_AVAILABLE DATA_
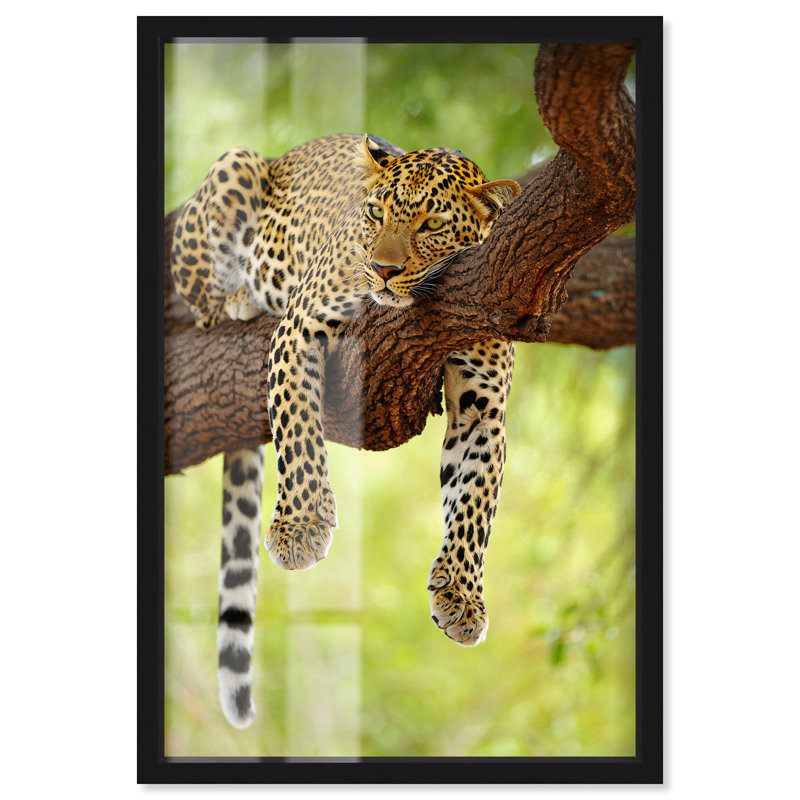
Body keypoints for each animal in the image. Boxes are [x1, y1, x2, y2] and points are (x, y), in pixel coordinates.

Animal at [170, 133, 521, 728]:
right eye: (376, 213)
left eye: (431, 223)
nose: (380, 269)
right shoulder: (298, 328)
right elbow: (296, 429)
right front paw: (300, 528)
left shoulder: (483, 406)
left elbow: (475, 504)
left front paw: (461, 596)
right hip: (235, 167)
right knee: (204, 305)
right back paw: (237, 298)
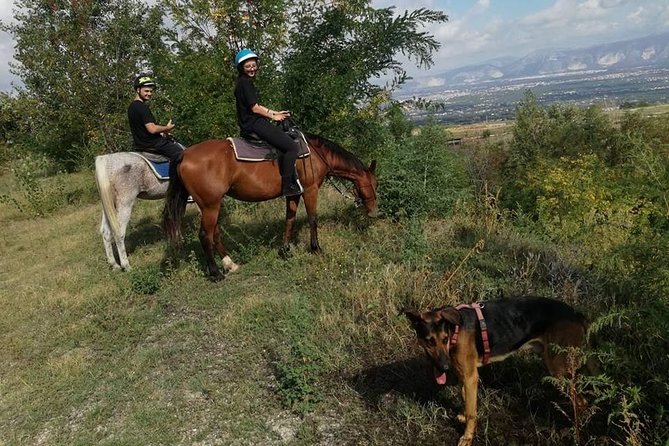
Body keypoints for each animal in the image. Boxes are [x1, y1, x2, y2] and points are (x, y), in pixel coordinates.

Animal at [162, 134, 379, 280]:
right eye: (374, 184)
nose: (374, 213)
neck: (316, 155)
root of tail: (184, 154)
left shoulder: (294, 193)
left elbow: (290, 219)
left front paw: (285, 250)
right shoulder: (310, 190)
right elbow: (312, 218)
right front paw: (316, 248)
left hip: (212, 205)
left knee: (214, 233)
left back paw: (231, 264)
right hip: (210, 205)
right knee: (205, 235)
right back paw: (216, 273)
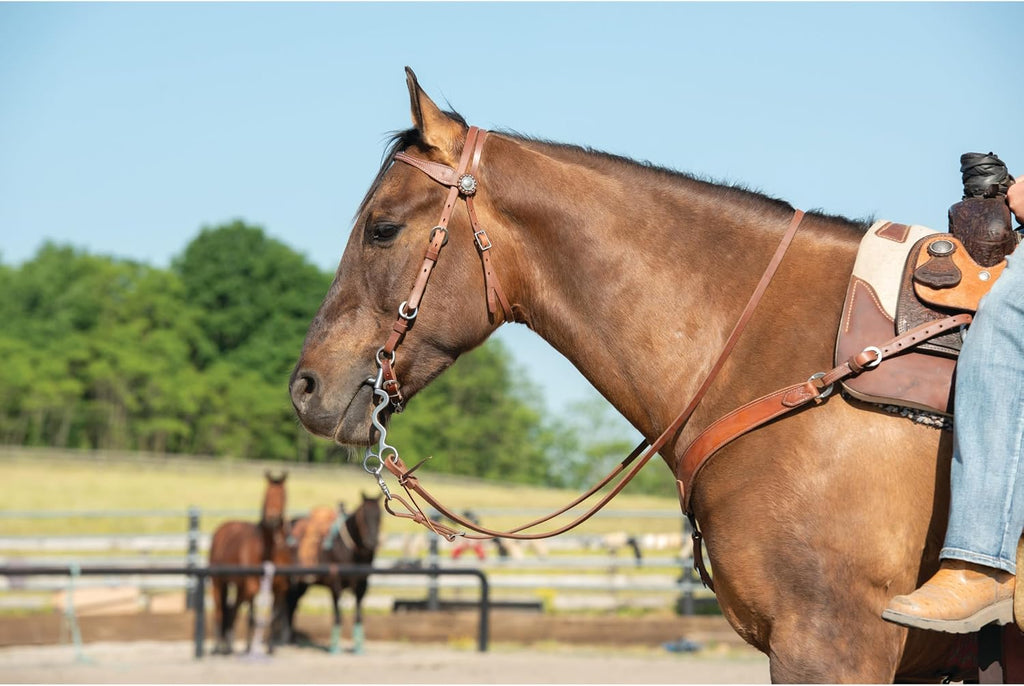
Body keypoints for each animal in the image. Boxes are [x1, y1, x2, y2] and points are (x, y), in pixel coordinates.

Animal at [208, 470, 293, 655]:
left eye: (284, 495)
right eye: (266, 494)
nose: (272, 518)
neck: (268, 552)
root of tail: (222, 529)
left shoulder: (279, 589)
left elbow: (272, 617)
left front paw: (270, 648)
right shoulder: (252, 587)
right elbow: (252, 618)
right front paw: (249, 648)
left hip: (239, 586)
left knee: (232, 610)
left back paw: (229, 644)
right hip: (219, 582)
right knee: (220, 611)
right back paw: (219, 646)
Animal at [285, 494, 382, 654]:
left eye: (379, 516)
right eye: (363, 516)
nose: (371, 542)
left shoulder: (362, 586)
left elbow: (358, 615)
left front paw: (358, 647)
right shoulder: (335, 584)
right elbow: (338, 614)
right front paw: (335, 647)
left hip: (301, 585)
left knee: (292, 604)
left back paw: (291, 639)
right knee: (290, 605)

_THE TASK_
Check each line above for the word "shoulder" and copy the ones that have it.

_YOUR SOLUTION_
right shoulder: (298, 328)
left shoulder: (483, 406)
left shoulder: (294, 193)
right shoulder: (310, 190)
left shoulder: (279, 589)
right shoulder: (252, 587)
left shoulder: (362, 586)
right shoulder: (335, 584)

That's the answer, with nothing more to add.